== Exercise brief ==
Write out the lines of the material below exactly, beginning at the line with "left ear: (348, 219)" and stopping after the line with "right eye: (383, 61)", and leave out the pictures.

== Data supplied ==
*** Block opens ***

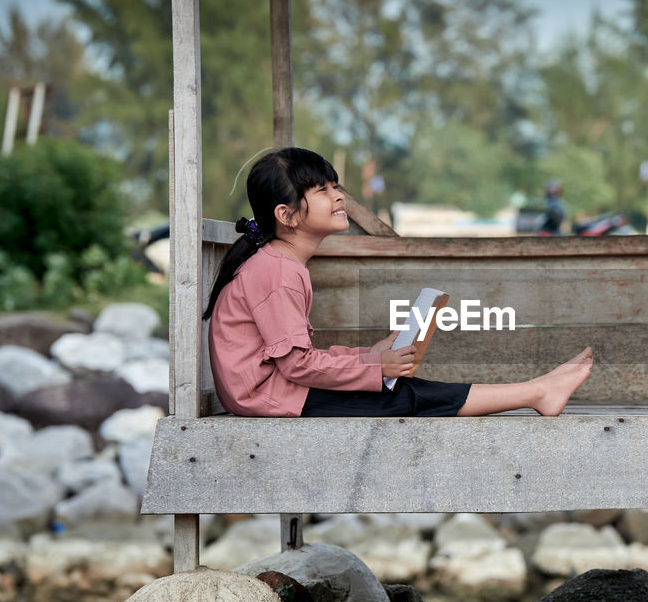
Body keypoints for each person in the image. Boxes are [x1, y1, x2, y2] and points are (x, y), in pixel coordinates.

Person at [203, 148, 593, 418]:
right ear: (287, 215)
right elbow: (296, 366)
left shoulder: (279, 264)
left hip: (273, 393)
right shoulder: (278, 270)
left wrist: (371, 358)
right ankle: (538, 392)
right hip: (270, 399)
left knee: (400, 389)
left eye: (334, 186)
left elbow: (295, 360)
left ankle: (540, 389)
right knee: (407, 395)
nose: (338, 196)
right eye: (322, 190)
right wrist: (375, 367)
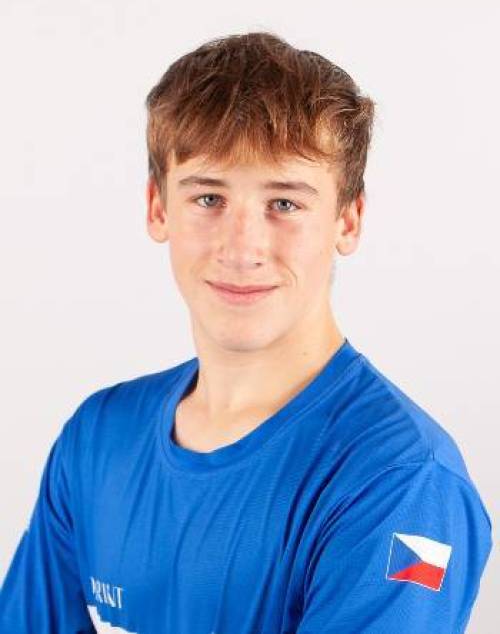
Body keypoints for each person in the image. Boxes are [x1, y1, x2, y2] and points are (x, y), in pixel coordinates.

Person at [0, 31, 492, 634]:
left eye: (284, 204)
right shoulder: (97, 439)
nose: (242, 247)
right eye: (209, 198)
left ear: (348, 219)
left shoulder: (402, 481)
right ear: (158, 207)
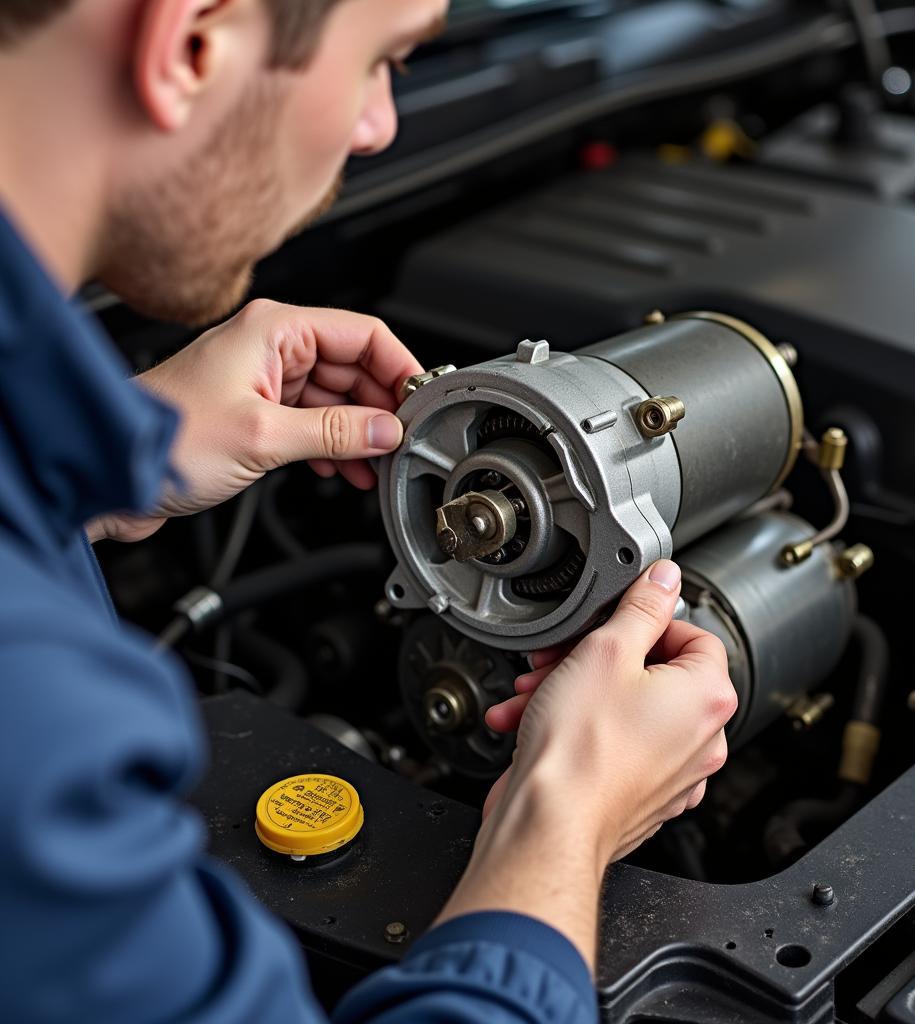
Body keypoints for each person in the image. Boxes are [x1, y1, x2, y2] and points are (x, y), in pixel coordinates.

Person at [0, 1, 738, 1021]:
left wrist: (101, 469)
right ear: (194, 42)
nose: (379, 125)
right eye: (383, 61)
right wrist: (563, 813)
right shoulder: (31, 720)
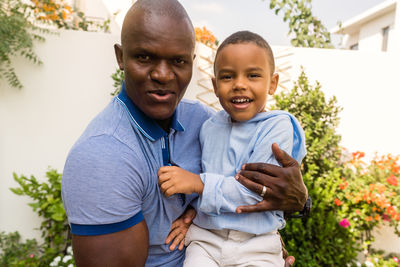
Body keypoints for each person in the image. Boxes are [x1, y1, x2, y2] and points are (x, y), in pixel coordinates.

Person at [61, 0, 307, 266]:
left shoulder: (204, 121)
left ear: (191, 62)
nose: (163, 75)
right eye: (145, 57)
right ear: (121, 57)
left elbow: (241, 182)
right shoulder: (102, 155)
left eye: (177, 61)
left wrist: (299, 201)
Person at [158, 31, 306, 267]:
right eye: (227, 77)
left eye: (253, 75)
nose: (239, 84)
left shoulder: (278, 126)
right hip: (206, 241)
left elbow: (256, 191)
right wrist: (192, 213)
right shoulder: (209, 127)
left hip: (256, 246)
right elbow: (218, 178)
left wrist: (198, 183)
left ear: (273, 83)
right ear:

*** Block closes ***

== Task solution ==
left ear: (348, 219)
left shoulder: (402, 481)
right ear: (158, 207)
Body keypoints for each person in the image. Boxes are [x1, y1, x2, y2] and points are (x, y), in pixel coordinates.

Person at [0, 1, 738, 1021]:
left wrist: (101, 469)
right ear: (194, 42)
nose: (379, 125)
right eye: (383, 61)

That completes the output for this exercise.